# [SELECTED EXTRACT]
--- start ---
It was Sunday, 10 September 1944. The announced dropping did not materialise, and the tension in the Rekem woods was palpable. Dozens of Germans who had been captured in the preceding days had to be guarded in the knowledge that the enemy could strike at any moment. Due to treachery, they had found out where the resistance fighters were hiding.

Although the initial attack on 9 September was thwarted, a next attempt was bound to come soon. The Germans brought in reinforcements very quickly in order to attack the Belgians from all sides. At the beginning of the afternoon, it finally happened. Even though there were hundreds of them, the resistance fighters were no match for such overwhelming power. A number of them fled.

Those who fell into German hands were executed without mercy. A total of 26 detainees were loaded into closed trucks and sent on their way. The journey ended in the village of Scharn near Maastricht, from where they continued on foot to Heer. There they spent a sleepless night in a cellar. The next morning, Tuesday 12 September, twelve men were taken from the cellars. German soldiers and Belgian SS officers led the group to the nearby St Joseph's House, where they were shot in the early evening.
--- end ---
# [DATA LISTING]
--- start ---
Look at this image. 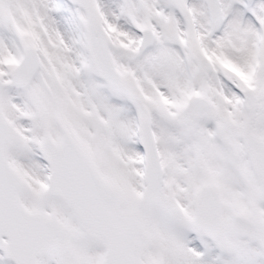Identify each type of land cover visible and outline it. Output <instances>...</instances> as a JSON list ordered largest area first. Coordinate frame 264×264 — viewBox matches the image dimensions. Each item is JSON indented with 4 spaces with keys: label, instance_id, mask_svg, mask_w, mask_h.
Here are the masks:
<instances>
[{
    "label": "snow or ice",
    "instance_id": "obj_1",
    "mask_svg": "<svg viewBox=\"0 0 264 264\" xmlns=\"http://www.w3.org/2000/svg\"><path fill=\"white\" fill-rule=\"evenodd\" d=\"M0 264H264V0H0Z\"/></svg>",
    "mask_w": 264,
    "mask_h": 264
}]
</instances>
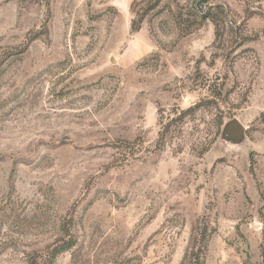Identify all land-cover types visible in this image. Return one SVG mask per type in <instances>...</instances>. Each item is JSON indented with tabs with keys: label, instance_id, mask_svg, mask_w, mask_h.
<instances>
[{
	"label": "rangeland",
	"instance_id": "rangeland-1",
	"mask_svg": "<svg viewBox=\"0 0 264 264\" xmlns=\"http://www.w3.org/2000/svg\"><path fill=\"white\" fill-rule=\"evenodd\" d=\"M0 64V264L262 263L264 0H0Z\"/></svg>",
	"mask_w": 264,
	"mask_h": 264
},
{
	"label": "trees",
	"instance_id": "trees-1",
	"mask_svg": "<svg viewBox=\"0 0 264 264\" xmlns=\"http://www.w3.org/2000/svg\"><path fill=\"white\" fill-rule=\"evenodd\" d=\"M162 1V0H159ZM143 20L141 19V22ZM3 64H0V67ZM201 105H196L193 109H199ZM222 124L217 126V133H219ZM210 228L205 222L199 221L192 230L191 244L188 253L182 264H205L206 253L208 250V244L210 240ZM74 246L72 241L62 243L60 246H56L48 257L47 264H54L57 257L70 250ZM264 264V244L262 246V263Z\"/></svg>",
	"mask_w": 264,
	"mask_h": 264
},
{
	"label": "water",
	"instance_id": "water-1",
	"mask_svg": "<svg viewBox=\"0 0 264 264\" xmlns=\"http://www.w3.org/2000/svg\"><path fill=\"white\" fill-rule=\"evenodd\" d=\"M246 138V128L244 125L234 119L226 123L221 132V139L230 144H242Z\"/></svg>",
	"mask_w": 264,
	"mask_h": 264
}]
</instances>
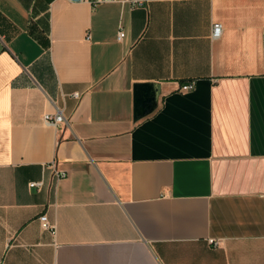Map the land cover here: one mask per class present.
Returning <instances> with one entry per match:
<instances>
[{"label":"crops","instance_id":"1","mask_svg":"<svg viewBox=\"0 0 264 264\" xmlns=\"http://www.w3.org/2000/svg\"><path fill=\"white\" fill-rule=\"evenodd\" d=\"M131 1L0 0V264H264V0Z\"/></svg>","mask_w":264,"mask_h":264},{"label":"built area","instance_id":"2","mask_svg":"<svg viewBox=\"0 0 264 264\" xmlns=\"http://www.w3.org/2000/svg\"><path fill=\"white\" fill-rule=\"evenodd\" d=\"M88 1L93 7L103 4V3H107V2H114L116 0H86ZM152 0H132L131 3L133 6L135 7H142L144 5H146L148 2H151ZM222 30H223V26L221 23H214L213 25V29H212V37L214 39H219L222 35ZM125 34L122 30L119 31L118 33V40L122 41V39L124 38ZM195 85L193 82H189L186 84H183L180 88V90L184 93L190 92L194 89ZM79 94L75 93L73 94V97L75 98H79ZM44 122L47 125H52V126H58L60 124H68L67 119L65 118L64 114L62 111L58 110L55 114H46L44 116ZM50 167L55 169V177L56 180H61L66 178V174L64 173H58L56 171V165L55 162H52L50 164ZM36 186H41V184H37V183H32L30 185V187H36ZM40 221H41V225L43 230L45 231H54V225H52L48 219V216L46 214L41 215L40 217ZM211 243L213 244L214 241H211ZM216 245H218L217 243H215Z\"/></svg>","mask_w":264,"mask_h":264},{"label":"water","instance_id":"3","mask_svg":"<svg viewBox=\"0 0 264 264\" xmlns=\"http://www.w3.org/2000/svg\"><path fill=\"white\" fill-rule=\"evenodd\" d=\"M80 2L81 0H71ZM160 86L157 83H137L134 86L133 120L138 122L153 114L159 105Z\"/></svg>","mask_w":264,"mask_h":264}]
</instances>
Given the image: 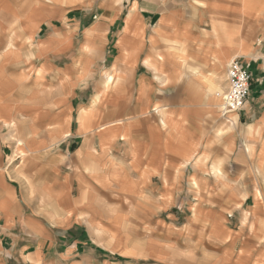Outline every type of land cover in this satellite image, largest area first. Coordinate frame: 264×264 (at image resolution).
I'll use <instances>...</instances> for the list:
<instances>
[{"label":"crops","instance_id":"obj_1","mask_svg":"<svg viewBox=\"0 0 264 264\" xmlns=\"http://www.w3.org/2000/svg\"><path fill=\"white\" fill-rule=\"evenodd\" d=\"M252 147L264 0H0V264H264Z\"/></svg>","mask_w":264,"mask_h":264},{"label":"rangeland","instance_id":"obj_2","mask_svg":"<svg viewBox=\"0 0 264 264\" xmlns=\"http://www.w3.org/2000/svg\"><path fill=\"white\" fill-rule=\"evenodd\" d=\"M223 103V98L221 102V106ZM252 152V158L254 159V162L248 164H244L243 171L241 170L240 178H238L237 181H239V186H241L243 189L248 191L249 193H252V195L257 198V215H254L252 213V217L249 216V214H245L246 220H253V219H259L258 217L261 216L264 219V147L256 148L252 147L249 148ZM246 195H243V198H245ZM231 213V212H229ZM254 217V218H253ZM264 222V221H263ZM249 223H247V226ZM252 227V226H251ZM254 231V228H252ZM258 232V230H257ZM264 236V234H263ZM257 249H264V243L261 244Z\"/></svg>","mask_w":264,"mask_h":264},{"label":"built area","instance_id":"obj_3","mask_svg":"<svg viewBox=\"0 0 264 264\" xmlns=\"http://www.w3.org/2000/svg\"><path fill=\"white\" fill-rule=\"evenodd\" d=\"M229 89L223 97L222 114L228 117L245 107L252 86V74L237 60L228 67Z\"/></svg>","mask_w":264,"mask_h":264}]
</instances>
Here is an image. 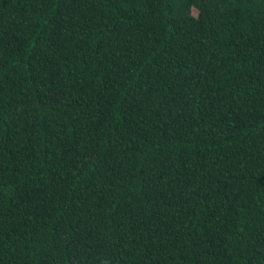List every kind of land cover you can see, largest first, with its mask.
<instances>
[{"label": "trees", "instance_id": "1", "mask_svg": "<svg viewBox=\"0 0 264 264\" xmlns=\"http://www.w3.org/2000/svg\"><path fill=\"white\" fill-rule=\"evenodd\" d=\"M0 264H264V0H0Z\"/></svg>", "mask_w": 264, "mask_h": 264}]
</instances>
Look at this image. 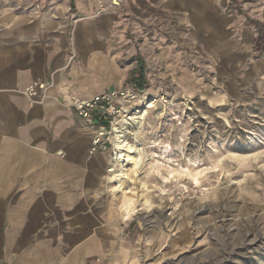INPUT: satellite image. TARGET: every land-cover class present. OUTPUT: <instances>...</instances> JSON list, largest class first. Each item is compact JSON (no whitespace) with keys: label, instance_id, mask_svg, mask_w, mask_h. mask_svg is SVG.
Listing matches in <instances>:
<instances>
[{"label":"crops","instance_id":"obj_1","mask_svg":"<svg viewBox=\"0 0 264 264\" xmlns=\"http://www.w3.org/2000/svg\"><path fill=\"white\" fill-rule=\"evenodd\" d=\"M109 2L0 6V264H155L125 217L136 199L115 189L111 153L90 152L95 128L70 99L128 89L130 16L176 27L159 42L177 56L246 58L264 24V0ZM37 79L52 85L32 101Z\"/></svg>","mask_w":264,"mask_h":264},{"label":"rangeland","instance_id":"obj_2","mask_svg":"<svg viewBox=\"0 0 264 264\" xmlns=\"http://www.w3.org/2000/svg\"><path fill=\"white\" fill-rule=\"evenodd\" d=\"M129 19L126 38L146 82L127 83V142L141 160L121 165L120 157L110 169L124 174L115 189L136 199L135 211L123 212L135 213L134 237L155 264H264V50L252 45L248 57L231 59L185 48L177 56L159 42L176 27L172 35L170 26Z\"/></svg>","mask_w":264,"mask_h":264},{"label":"built area","instance_id":"obj_3","mask_svg":"<svg viewBox=\"0 0 264 264\" xmlns=\"http://www.w3.org/2000/svg\"><path fill=\"white\" fill-rule=\"evenodd\" d=\"M125 1L110 0L107 5L101 7V10L120 5ZM51 85L52 82L45 83L37 79L28 83L23 93L30 100L37 101L36 97L40 96L42 99ZM133 98L126 90L113 88L88 98L70 99L69 104L76 114L95 128L90 152L104 150L111 153L112 160L120 158L122 150L117 149V144L128 141L129 136L132 135Z\"/></svg>","mask_w":264,"mask_h":264},{"label":"trees","instance_id":"obj_4","mask_svg":"<svg viewBox=\"0 0 264 264\" xmlns=\"http://www.w3.org/2000/svg\"><path fill=\"white\" fill-rule=\"evenodd\" d=\"M259 24V23H255ZM257 30L256 37L253 42V47L255 50H264V24L255 25ZM136 68L133 69L127 79V83L137 85L139 89H142L146 82L145 64L142 56L138 55L136 58Z\"/></svg>","mask_w":264,"mask_h":264},{"label":"bare ground","instance_id":"obj_5","mask_svg":"<svg viewBox=\"0 0 264 264\" xmlns=\"http://www.w3.org/2000/svg\"><path fill=\"white\" fill-rule=\"evenodd\" d=\"M117 149L123 150V152L121 153V156H120L122 158L121 163H120L121 165H123L125 161H131L132 163H134V165H139V162L141 160V155H140V152H138L136 150L134 145L129 144L127 141H122V142L117 144ZM123 175L124 174L122 172V169L115 172L113 177L119 183V185L117 187L120 186ZM124 206H125L124 209H125L127 214L134 211L132 200H127V202L125 203Z\"/></svg>","mask_w":264,"mask_h":264}]
</instances>
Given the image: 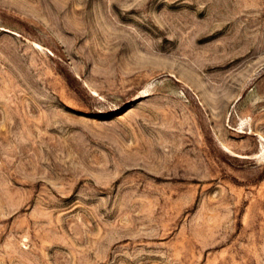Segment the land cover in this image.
Segmentation results:
<instances>
[{
    "label": "rangeland",
    "instance_id": "rangeland-1",
    "mask_svg": "<svg viewBox=\"0 0 264 264\" xmlns=\"http://www.w3.org/2000/svg\"><path fill=\"white\" fill-rule=\"evenodd\" d=\"M0 264H264V0H0Z\"/></svg>",
    "mask_w": 264,
    "mask_h": 264
}]
</instances>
--- end ---
# [INSTRUCTION 1]
Using the account of the Rekem woods resistance fighters, answer these:
(a) On what date did the initial German attack on the Belgians get thwarted?
(b) How many detainees were loaded into closed trucks?
(c) Where were the twelve men taken from the cellars shot?
# [INSTRUCTION 2]
Write the next part of the account of the Rekem woods resistance fighters, starting after its final sentence.

# [ANSWER 1]
(a) 9 September
(b) 26
(c) At the nearby St Joseph's House

# [ANSWER 2]
The remaining fourteen prisoners were taken to Schinveld on an open truck, escorted by Belgian SS men. Seven men had to get out and dig their own graves just across the border in Mindergangelt, Germany. The seven remaining prisoners ended up in German camps, where four of them died. Only three, two women and one man, survived the horrors and returned home after the liberation.

The Belgian monument to the fallen resistance fighters dates from 1948. A memorial stone in memory of the fusillade, the Flemish Monument, was placed next to the monument in 1955.